> TEXTE FOURNI:
● ● ● ● ●

« Le registre européen n’est qu’un gadget, il faut créer un ordre des lobbyistes européen »

, par Charlotte Lerat

« Le registre européen n'est qu'un gadget, il faut créer un ordre des lobbyistes européen »

Interview de Daniel Guéguen, fondateur de la première école européenne de lobbying en 1992, ancien Secrétaire général de COPA-COGECA (Syndicat des agriculteurs européens), fondateur et co-Président de CLAN Public Affairs, et auteur d’un guide pratique du lobbying européen. Fédéraliste et lobbyiste depuis trente-cinq ans, il livre au Taurillon son point de vue très personnel sur la réglementation du lobbying européen, et nous explique pourquoi il plaide en faveur d’un registre commun et obligatoire des représentants d’intérêts à Bruxelles.

Le Taurillon : Pourquoi avoir attendu si longtemps pour inscrire CLAN Public Affairs au registre des représentants d’intérêts de la Commission européenne, alors même qu’il était enregistré dans la liste des groupes d’intérêts accrédités au Parlement européen ?

● ● ● ● ●

> DONNÉES:

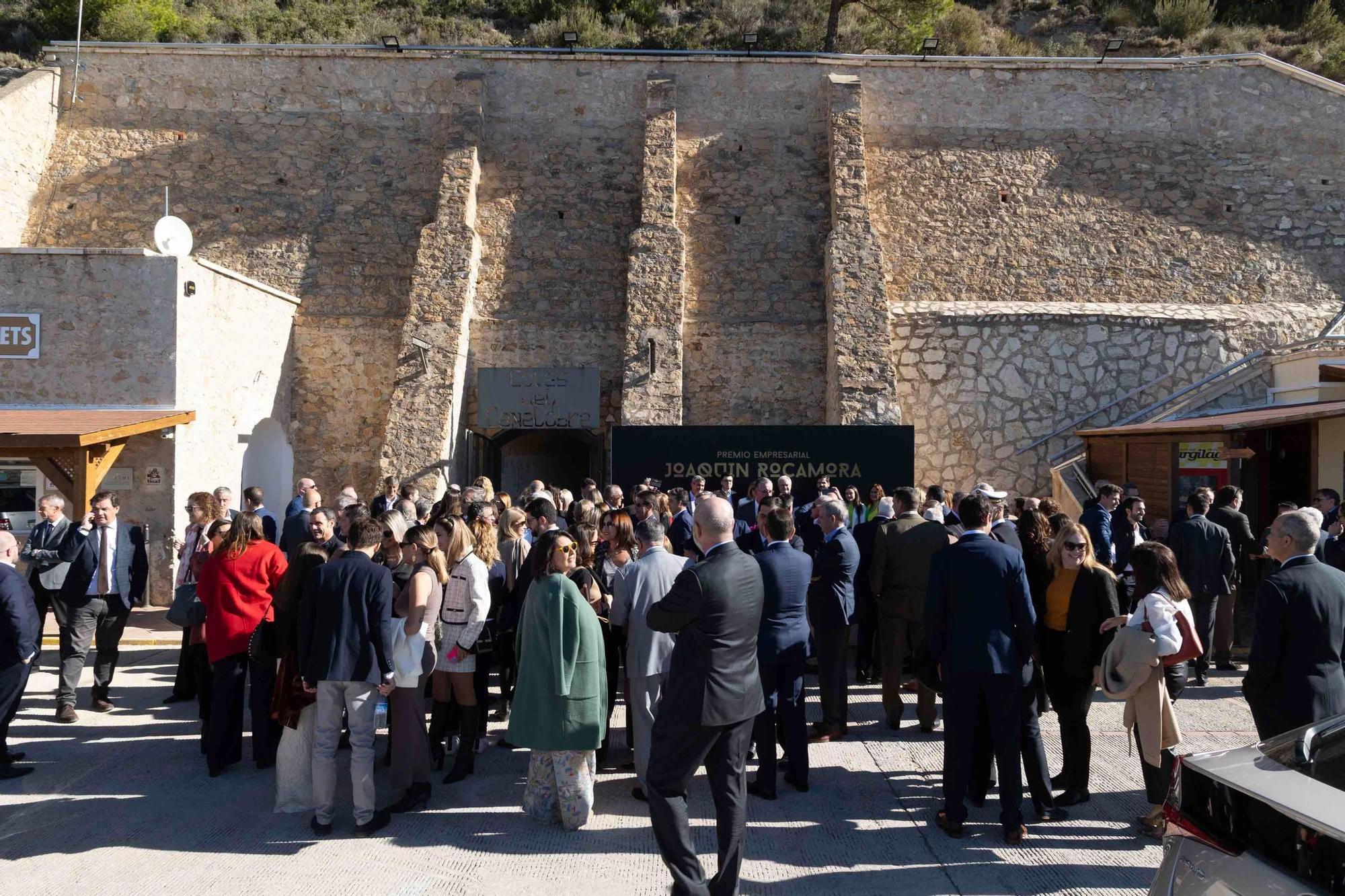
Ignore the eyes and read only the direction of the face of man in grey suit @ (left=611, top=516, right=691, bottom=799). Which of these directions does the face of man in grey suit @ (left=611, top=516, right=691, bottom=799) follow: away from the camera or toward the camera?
away from the camera

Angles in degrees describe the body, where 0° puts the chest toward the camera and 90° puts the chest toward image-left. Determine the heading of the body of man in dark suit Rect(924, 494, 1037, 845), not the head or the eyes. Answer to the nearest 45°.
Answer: approximately 180°

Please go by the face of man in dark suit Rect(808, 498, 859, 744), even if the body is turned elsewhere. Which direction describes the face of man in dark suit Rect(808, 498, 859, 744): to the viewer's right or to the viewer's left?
to the viewer's left

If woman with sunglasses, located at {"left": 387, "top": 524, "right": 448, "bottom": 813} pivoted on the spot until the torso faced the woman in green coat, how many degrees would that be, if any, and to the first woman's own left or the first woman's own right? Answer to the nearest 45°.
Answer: approximately 135° to the first woman's own left

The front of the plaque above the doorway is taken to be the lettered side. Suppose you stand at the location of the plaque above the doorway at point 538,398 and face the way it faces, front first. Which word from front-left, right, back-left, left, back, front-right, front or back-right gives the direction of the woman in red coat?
front

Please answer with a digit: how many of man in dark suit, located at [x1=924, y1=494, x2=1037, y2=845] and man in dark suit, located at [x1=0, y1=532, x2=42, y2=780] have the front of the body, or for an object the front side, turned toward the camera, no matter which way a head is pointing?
0

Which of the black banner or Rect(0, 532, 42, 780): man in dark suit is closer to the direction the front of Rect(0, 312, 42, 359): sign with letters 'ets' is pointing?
the man in dark suit

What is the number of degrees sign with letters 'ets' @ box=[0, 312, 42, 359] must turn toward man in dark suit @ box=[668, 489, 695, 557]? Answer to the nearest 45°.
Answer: approximately 45° to its left

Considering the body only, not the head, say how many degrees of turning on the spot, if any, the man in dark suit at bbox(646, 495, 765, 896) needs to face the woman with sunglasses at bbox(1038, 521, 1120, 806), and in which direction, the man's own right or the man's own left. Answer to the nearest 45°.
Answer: approximately 90° to the man's own right

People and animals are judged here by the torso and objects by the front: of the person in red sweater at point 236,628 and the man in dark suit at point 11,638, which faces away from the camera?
the person in red sweater

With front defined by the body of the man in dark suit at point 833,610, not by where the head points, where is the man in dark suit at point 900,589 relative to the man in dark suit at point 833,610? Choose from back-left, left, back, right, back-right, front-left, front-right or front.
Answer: back-right

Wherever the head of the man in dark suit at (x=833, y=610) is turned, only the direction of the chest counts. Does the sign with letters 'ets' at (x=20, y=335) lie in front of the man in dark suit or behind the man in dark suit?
in front

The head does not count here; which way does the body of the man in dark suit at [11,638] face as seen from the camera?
to the viewer's right

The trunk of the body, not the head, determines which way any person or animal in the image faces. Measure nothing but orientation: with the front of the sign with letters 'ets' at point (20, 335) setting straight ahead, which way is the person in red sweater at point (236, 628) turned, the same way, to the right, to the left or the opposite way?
the opposite way

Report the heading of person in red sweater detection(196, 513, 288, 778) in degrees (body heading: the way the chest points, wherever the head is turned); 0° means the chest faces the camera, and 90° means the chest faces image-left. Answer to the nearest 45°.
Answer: approximately 180°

● ● ● ● ●

> EXERCICES:
• a. Répondez aux questions suivantes à l'aide du texte fourni.
(i) En quelle année Daniel Guéguen a-t-il fondé la première école européenne de lobbying ?
(ii) Depuis combien d'années se présente-t-il comme lobbyiste ?
(iii) Dans quelle liste CLAN Public Affairs était-il déjà enregistré ?
• b. Rédigez la suite du texte fourni sur la réglementation du lobbying européen, en commençant par la réponse à la dernière question du Taurillon.
La liste ne présente aucun lien avec le texte fourni.

> CORRIGÉ:
• a.
(i) En 1992.
(ii) Depuis trente-cinq ans.
(iii) Dans la liste des groupes d'intérêts accrédités au Parlement européen.

• b.
Daniel Guéguen : J’ai fait beaucoup de résistance. Nous nous sommes inscrits pour une simple raison : nous avons subi une pression fantastique de la part des fonctionnaires européens pour que nous le fassions. Dès l’instant où vous sentez que vous avez des difficultés à obtenir les informations dont vous avez besoin, ou que vous peinez à être reçu par un fonctionnaire au motif que vous n’êtes pas inscrit sur ce registre, cela vous pousse à le faire. Par contre, nous nous sommes inscrits dans les strictes limites de la déclaration. C’est-à-dire que nous avons exclusivement déclaré les actions de lobbying au sens strict du mot tel que défini dans le registre, à savoir les actions directes auprès du législateur, soit environ 5% de notre chiffre d’affaires.

Le Taurillon : Vous ne semblez pas convaincu par la régulation du lobbying européen telle qu’elle existe aujourd’hui. Pourquoi le registre de la Commission européenne n’est-il pas satisfaisant ?

Daniel Guéguen : J’ai un point de vue assez personnel sur la question. Je ne suis pas d’accord sur la façon dont ce dossier a été conçu. Je pense que le registre est extrêmement insatisfaisant. Il l’est parce qu’il induit des ambiguïtés graves. On observe que de manière générale les entreprises ont tendance à réduire les budgets de lobbying. On note en effet que les grosses multinationales déclarent entre 200 000€ et 400 000€ et ont donc une vision très restrictive de leur budget lobbying. Au contraire, les consultants ont une vision très généreuse de leurs dossiers de lobbying et déclarent des sommes bien au-delà de ce qu’elles devraient être, pour montrer qu’ils sont puissants et influents.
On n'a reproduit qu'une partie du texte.